You are also mistaken to think that the tournament dented the prestige of the USA by using a false separation of MLB and US baseball, and remember that the Venezuelan and Dominican Republic teams were packed with MLB players. No, MLB has taken a knock to its reputation as the best.

So why is the WBC in danger of running out of MLB's control? The answer is money - it is obviously lucrative particularly in Asia and so will continue. It also provides an entry into China, MLB's holy grail market. But here it has to compete with global sports like soccer and basketball. It has to go into China on the same level and thus rather has to accept that the WBC is the World Cup and the winners of the tournament are world champions. That is the only way it will have the status to compete with the other sports for the China market.

However, at some time other baseball nations are going to wake up to the fact that they could have more from this tournament and this is going to cause MLB problems. How does it deal with the issues? There are already demands for the final to be in Japan next time. If this happens then WBC is no longer an MLB vehicle.

MLB has prided itself on being innovative but in fact this is an illusion. It is basically a conservative sport (which is not a bad thing as I have a lot of time for tradition) which has been adaptable enough to survive. But it is pricing itself out of the market and facing competition from other leisure activities. Unless you arrange a Yankees/Red Sox World Series most viewers will not tune in. It isn't the major sport in America but costs keep on increasing. It needs the global market and it needs China. To do that it has to adapt and become an international sport. As I mentioned before Selig hinted at compulsion to ensure that players were released for the next WBC. I have no idea whether he has the ability to make good on this comment but the fact that he can utter it means that some have thought seriously about the possiblity.

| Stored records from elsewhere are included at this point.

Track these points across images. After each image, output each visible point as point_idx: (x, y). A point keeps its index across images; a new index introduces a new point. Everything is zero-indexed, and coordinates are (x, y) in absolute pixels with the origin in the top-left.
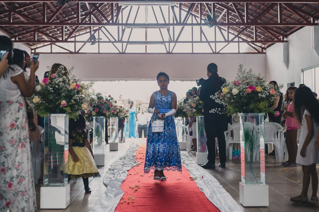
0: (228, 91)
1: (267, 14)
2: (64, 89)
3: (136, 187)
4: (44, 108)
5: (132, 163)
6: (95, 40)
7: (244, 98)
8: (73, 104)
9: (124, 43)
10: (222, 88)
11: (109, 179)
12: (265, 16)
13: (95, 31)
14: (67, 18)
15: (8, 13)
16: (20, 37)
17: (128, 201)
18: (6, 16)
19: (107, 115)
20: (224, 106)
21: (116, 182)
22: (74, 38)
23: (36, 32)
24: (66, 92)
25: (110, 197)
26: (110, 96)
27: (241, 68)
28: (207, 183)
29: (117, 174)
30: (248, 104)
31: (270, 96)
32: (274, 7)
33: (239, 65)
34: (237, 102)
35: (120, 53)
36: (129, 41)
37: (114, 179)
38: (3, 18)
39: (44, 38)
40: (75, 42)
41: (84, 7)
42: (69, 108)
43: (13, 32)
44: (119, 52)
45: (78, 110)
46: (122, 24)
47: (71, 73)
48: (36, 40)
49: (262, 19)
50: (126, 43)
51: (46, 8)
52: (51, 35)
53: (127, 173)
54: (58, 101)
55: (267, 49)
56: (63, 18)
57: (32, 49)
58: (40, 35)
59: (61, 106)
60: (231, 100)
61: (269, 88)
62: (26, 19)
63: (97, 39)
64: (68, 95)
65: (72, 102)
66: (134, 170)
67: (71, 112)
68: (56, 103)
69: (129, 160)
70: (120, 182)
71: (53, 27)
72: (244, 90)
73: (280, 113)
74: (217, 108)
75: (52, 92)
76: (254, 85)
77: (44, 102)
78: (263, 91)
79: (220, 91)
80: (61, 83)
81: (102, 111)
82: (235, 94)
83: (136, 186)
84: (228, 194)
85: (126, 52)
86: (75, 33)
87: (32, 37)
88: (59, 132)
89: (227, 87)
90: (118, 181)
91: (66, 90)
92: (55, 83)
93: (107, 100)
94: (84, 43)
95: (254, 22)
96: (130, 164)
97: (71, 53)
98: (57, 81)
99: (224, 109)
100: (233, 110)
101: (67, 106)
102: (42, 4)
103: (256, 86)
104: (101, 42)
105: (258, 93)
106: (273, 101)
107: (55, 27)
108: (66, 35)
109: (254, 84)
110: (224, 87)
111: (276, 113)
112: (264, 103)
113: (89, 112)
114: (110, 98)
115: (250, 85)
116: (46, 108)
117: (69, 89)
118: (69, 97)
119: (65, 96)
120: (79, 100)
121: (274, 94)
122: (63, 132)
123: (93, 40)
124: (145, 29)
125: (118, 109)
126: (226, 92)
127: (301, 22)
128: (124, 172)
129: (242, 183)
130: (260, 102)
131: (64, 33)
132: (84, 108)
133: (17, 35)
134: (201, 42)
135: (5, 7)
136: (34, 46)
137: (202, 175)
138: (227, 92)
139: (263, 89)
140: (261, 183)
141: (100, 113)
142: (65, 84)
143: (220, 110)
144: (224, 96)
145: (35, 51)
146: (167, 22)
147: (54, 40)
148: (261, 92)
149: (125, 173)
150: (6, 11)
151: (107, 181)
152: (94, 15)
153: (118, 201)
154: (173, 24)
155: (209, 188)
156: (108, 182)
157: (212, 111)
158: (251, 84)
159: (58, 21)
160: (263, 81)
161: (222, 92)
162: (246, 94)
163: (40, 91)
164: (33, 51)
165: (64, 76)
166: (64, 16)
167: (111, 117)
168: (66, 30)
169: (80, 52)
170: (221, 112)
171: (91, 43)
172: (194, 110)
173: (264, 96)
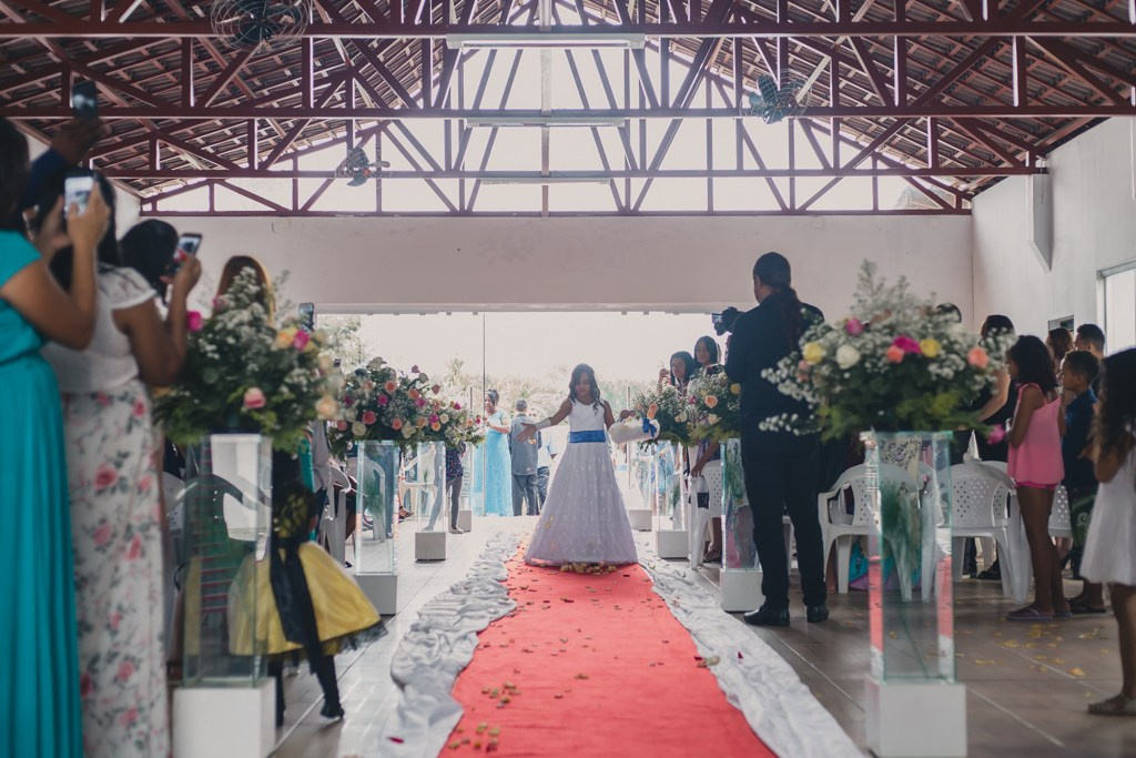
0: (823, 353)
1: (975, 74)
2: (256, 347)
3: (507, 691)
4: (186, 414)
5: (495, 604)
6: (366, 169)
7: (880, 379)
8: (285, 401)
9: (467, 180)
10: (804, 345)
11: (410, 662)
12: (969, 80)
13: (365, 135)
14: (265, 92)
15: (60, 74)
16: (102, 157)
17: (475, 740)
18: (50, 85)
19: (407, 436)
20: (811, 407)
21: (435, 673)
22: (290, 162)
23: (158, 141)
24: (262, 360)
25: (414, 725)
26: (415, 369)
27: (869, 275)
28: (753, 679)
29: (440, 647)
30: (891, 400)
31: (970, 371)
32: (998, 50)
33: (862, 263)
34: (856, 392)
35: (453, 213)
36: (487, 169)
37: (427, 662)
38: (41, 91)
39: (187, 162)
40: (294, 174)
41: (327, 53)
42: (273, 415)
44: (448, 210)
45: (303, 420)
46: (461, 113)
47: (281, 291)
48: (158, 168)
49: (957, 90)
50: (474, 180)
51: (193, 56)
52: (212, 151)
53: (476, 640)
54: (234, 390)
55: (976, 199)
56: (254, 91)
57: (143, 201)
58: (172, 149)
59: (244, 409)
60: (834, 386)
61: (965, 345)
62: (123, 96)
63: (372, 165)
64: (269, 369)
65: (282, 394)
66: (501, 630)
67: (278, 427)
68: (227, 397)
69: (484, 594)
70: (450, 673)
71: (219, 123)
72: (880, 351)
74: (784, 416)
75: (213, 359)
76: (913, 334)
77: (187, 394)
78: (946, 353)
80: (246, 330)
81: (388, 420)
82: (847, 367)
83: (507, 687)
84: (826, 715)
85: (473, 210)
86: (295, 144)
87: (144, 158)
88: (239, 496)
89: (821, 341)
90: (443, 668)
91: (264, 351)
92: (224, 329)
93: (404, 381)
94: (324, 180)
95: (927, 104)
96: (486, 608)
97: (280, 212)
98: (231, 320)
99: (812, 417)
100: (842, 420)
101: (266, 406)
102: (180, 42)
103: (922, 339)
104: (387, 175)
105: (928, 360)
106: (981, 391)
107: (226, 124)
108: (263, 149)
109: (913, 329)
110: (809, 340)
111: (992, 430)
112: (946, 395)
113: (344, 424)
114: (417, 376)
115: (899, 334)
116: (194, 414)
117: (274, 348)
118: (272, 376)
119: (259, 372)
120: (308, 386)
121: (984, 366)
122: (251, 496)
123: (357, 168)
124: (540, 128)
125: (445, 411)
126: (816, 358)
127: (1097, 101)
128: (465, 637)
129: (875, 677)
130: (935, 394)
131: (256, 143)
132: (323, 413)
134: (740, 172)
135: (50, 54)
136: (152, 188)
137: (739, 649)
138: (819, 359)
139: (944, 348)
140: (941, 677)
141: (380, 430)
142: (259, 331)
143: (796, 420)
144: (811, 372)
145: (154, 206)
146: (621, 105)
147: (221, 170)
148: (936, 360)
149: (467, 642)
150: (53, 68)
151: (403, 668)
152: (362, 80)
153: (441, 740)
154: (642, 112)
155: (761, 694)
156: (408, 671)
157: (770, 424)
158: (901, 329)
159: (236, 102)
161: (800, 357)
162: (885, 365)
165: (256, 306)
166: (258, 83)
167: (420, 444)
168: (265, 134)
169: (311, 209)
170: (799, 428)
171: (351, 179)
172: (709, 419)
173: (947, 372)
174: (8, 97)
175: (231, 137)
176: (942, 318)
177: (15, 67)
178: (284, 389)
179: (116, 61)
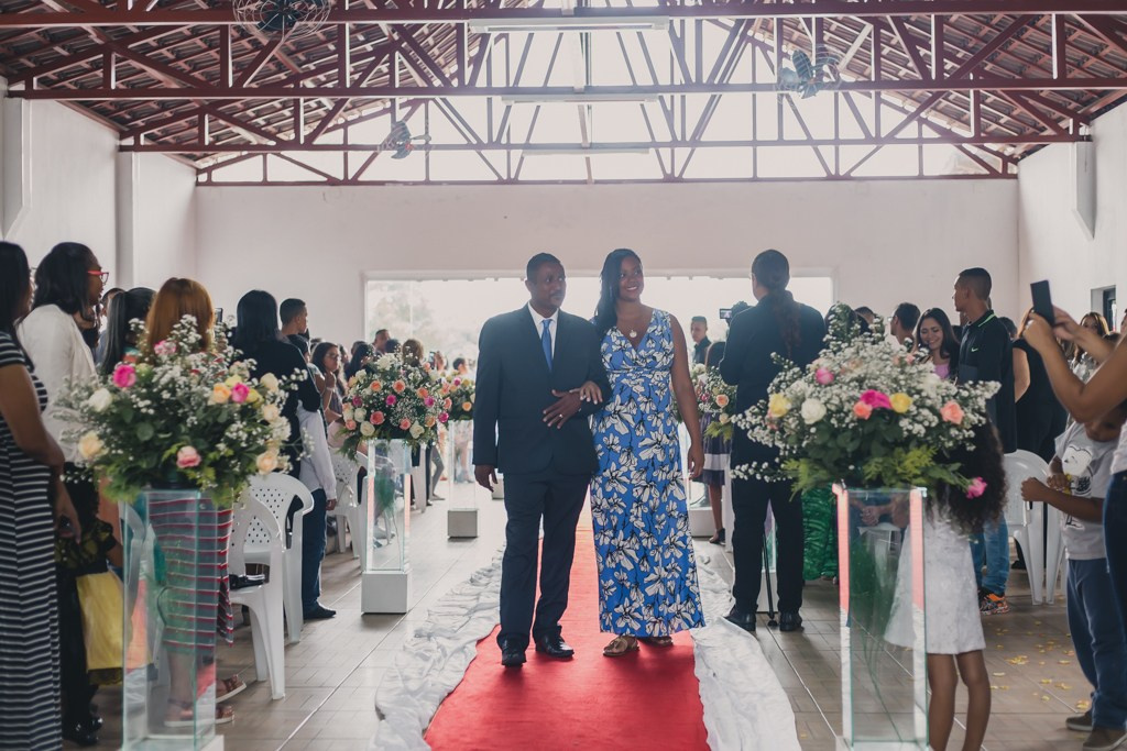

The owners may think that they can avoid WBC but this attitude is becoming short sighted. Once you globalise a sport the forces you release are enormous. These forces are quite capable of overwhelming even MLB resistance.
Re: WBC Injuries Risk that People Whine About?
[ Author: Guest: Pat | Posted: Apr 6, 2009 11:48 AM ]

- I wasn't apologizing;

No, I didn't think you were either. FYI, I walk around quoting Shakespeare for no reason at all. People think I'm nuts.

- ...you're set on your Ideas and cannot see anything else in an objective way, I can respect that and move on.

Interesting take on the exchange. I thought it was rather more the other way round - I feel my views are totally objective, looking at things in a realistic way, rather than clinging to some dreamy notion of how they ought to be. You don't agree with me, fine, but there's no need to get so bitter about it, using words like "ignorance" and "arrogance" to describe my views. I'm just trying to express my point of view. Obviously you don't agree. I do accept that. I've no problem with that at all. But as I said, I'm not about to call your views ignorant or arrogant. That's the difference.